Pseudo-sorting to reduce redundancy

By dkl9, written 2025-204, revised 2025-204 (0 revisions)

Simple search programs tend to order results alphabetically, or by relevance. Such ordering tends to cluster similar results together, but that makes it more tedious to look at the results.

For example, you might search for an Alpine Linux package about maps.

apk search -q map

The first twenty results include six variations on "ceph18" or "ceph19", three on "chromaprint", and two of "aws-sdk-cpp". Meanwhile, it neglects to show any of the six "nmap" packages, five for "device-mapper", or anything about "imap". Those are in there, but you first have to look past all the other near-repeats at the start. We can do better.

§ String distance

Treat each entry of input as a point in string-space. By methods such as Levenshtein's edit distance, you can compute distance between any two entries. Calculating edit distance is slow, so prepare a full distance matrix as a cache at the start of the program.

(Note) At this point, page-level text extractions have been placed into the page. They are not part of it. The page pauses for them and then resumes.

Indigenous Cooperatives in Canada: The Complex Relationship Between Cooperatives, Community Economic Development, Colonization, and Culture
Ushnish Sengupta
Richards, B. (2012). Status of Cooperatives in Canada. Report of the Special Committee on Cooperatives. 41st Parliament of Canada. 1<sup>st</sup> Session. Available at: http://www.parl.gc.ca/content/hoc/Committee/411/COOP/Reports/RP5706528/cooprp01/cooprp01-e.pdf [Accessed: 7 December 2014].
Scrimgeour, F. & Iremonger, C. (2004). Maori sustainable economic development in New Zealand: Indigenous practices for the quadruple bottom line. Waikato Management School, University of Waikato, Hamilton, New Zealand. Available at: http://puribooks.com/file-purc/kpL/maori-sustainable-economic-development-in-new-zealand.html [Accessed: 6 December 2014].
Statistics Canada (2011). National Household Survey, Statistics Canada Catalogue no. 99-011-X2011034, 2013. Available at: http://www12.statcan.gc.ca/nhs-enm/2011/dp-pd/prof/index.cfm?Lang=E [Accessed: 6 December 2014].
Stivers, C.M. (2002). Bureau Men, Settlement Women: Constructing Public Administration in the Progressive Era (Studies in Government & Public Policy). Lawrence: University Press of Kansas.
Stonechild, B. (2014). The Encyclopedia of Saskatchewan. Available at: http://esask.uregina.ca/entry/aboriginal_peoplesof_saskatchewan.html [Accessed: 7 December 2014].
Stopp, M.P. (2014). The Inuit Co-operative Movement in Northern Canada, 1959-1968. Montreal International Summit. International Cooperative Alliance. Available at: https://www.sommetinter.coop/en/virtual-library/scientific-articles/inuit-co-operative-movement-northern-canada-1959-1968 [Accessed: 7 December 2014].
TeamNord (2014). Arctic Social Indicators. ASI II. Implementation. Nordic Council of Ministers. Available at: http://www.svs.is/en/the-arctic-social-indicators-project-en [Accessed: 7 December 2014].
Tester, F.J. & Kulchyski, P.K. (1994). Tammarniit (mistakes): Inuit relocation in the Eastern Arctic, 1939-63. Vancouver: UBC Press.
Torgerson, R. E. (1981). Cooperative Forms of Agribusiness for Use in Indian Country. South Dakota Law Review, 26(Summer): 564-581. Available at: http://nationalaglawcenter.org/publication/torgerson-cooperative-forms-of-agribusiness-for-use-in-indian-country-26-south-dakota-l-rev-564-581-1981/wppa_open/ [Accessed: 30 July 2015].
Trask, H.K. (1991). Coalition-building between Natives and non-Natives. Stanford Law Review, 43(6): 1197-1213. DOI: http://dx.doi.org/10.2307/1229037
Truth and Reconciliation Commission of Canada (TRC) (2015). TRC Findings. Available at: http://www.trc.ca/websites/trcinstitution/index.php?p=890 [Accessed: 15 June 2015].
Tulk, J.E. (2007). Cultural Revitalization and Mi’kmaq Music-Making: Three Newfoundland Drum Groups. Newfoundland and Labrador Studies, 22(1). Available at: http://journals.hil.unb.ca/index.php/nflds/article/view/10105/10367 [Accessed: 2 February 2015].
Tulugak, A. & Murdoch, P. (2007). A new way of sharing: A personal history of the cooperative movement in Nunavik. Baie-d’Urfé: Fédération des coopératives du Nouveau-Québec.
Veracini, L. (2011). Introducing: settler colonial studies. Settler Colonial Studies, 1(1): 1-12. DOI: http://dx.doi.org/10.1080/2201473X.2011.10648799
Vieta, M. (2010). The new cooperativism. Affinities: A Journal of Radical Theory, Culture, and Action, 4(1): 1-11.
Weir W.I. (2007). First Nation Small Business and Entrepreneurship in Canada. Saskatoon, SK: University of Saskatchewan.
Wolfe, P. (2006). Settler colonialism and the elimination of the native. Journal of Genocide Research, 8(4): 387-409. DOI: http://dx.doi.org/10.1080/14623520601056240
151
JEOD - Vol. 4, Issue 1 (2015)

The problem of ordering strings to avoid redundancy now reduces to one of a few problems of ordering points in a metric space. A solution to this text-based search problem would also solve the corresponding problem on geometric points. I guessed at several options for how to order those points. Three of those methods gave decent results, while being only moderately slow:

At each step, add to the list the point that minimises the sum, over all points in the input, of the distance from that point to its nearest neighbour among the list so far.
At each step, add to the list the point that maximises the minimum distance from the new point to any of the points already in the list.
Pair up the two closest unpaired points, until they're all gathered into a binary tree. At each step, add to the list the point from the part of the tree with the lowest proportion already included in the list, and break ties by the size of the parts of the tree.

Later, I looked up this problem, and found that many others already found various solutions. But none of those solutions are available as command-line tools. Some of them are based on intimidatingly complicated algorithms. The rest run in time quadratic or cubic to the number of input entries, which is too slow for my taste.

As it happens, my second method quite nearly reinvents the "maximal marginal relevance" of Carbonell and Goldstein (1998), but with λ = 0 and using distance instead of similarity. MMR seems weirdly common in libraries for LLM RAG, and weirdly neglected outside that.

I tested these distance-based methods on the original use-case of apk search results. Results dissatisfied me. Eventually I abandoned this path, but I took loose inspiration from my third method for what came next.

§ Radix trees

Linux package names, more than strings-in-general, tend to be structured in a hierarchy. That is, early parts of the name describe the package in general, and later parts narrow it down. E.g. openssh-server-common-openrc holds init scripts (-openrc) for shared configuration files (-common) for the server program (-server) of OpenSSH (openssh).

So if you'll make a tree out of the package names, skip the tedious distance calculations. Just group them by prefix, recursively. E.g. these results

gnome-maps
gnome-maps-lang
google-cloud-cpp-compute
google-cloud-cpp-dev
imapsync
imapsync-doc
kbd
kbd-bkeymaps
libkgapi
marble
perdition
pure-maps
pure-maps-lang
swipeguess-mapscore
uidmapshift
xbitmaps

would form a tree like this.

radix tree of apk search results for "maps"

To traverse the tree, start from the root, look only at immediate children, and favour less-used branches. My original algorithm would sample those results starting as

gnome-maps
pure-maps
kbd
imapsync
marble

which I would find much more helpful than the first five from the alphabetical order.

Astute readers will have noticed that the naive radix tree shown above groups packages by partial words, not full words. Sometimes this is meaningful, as it would do between inputs imap and imapsync, but more often, it just confuses the results, as between gnome-maps and google-cloud-cpp-dev. I switched from distance methods to a tree to respect the structure of the input, but a radix tree on the characters only goes partway.

§ dost

dost comes from "Diverse-Order Sampling by Trie", and is the name for my first satisfactory solution to this problem. Download the code, copy dost.py to dost somewhere in your PATH, and see dost -h for details.

Instead of a radix tree on characters, the program builds a trie on tokens. Those tokens come as a list per entry of input, split based on a structural regular expression. Thus you can adjust what counts as a token to use the structure in the input.

dost orders entries to output, from the trie, by a few criteria. As in the method before, the most important is to sample from less-used branches first, and only later get back to parts of the tree sampled earlier.

grep and dost roughly commute: you usually get results in the same order, whether you order a file with dost and search from there, or search in the file, and then order that with dost. But I lack a proof for that; the two methods may slightly differ, especially if the input has exact duplicates in it.

dost is implemented in Python, so it's slow on large files. But it's fast enough for my purposes. If I later decide otherwise, or popular demand arises, I could rewrite it in a faster language.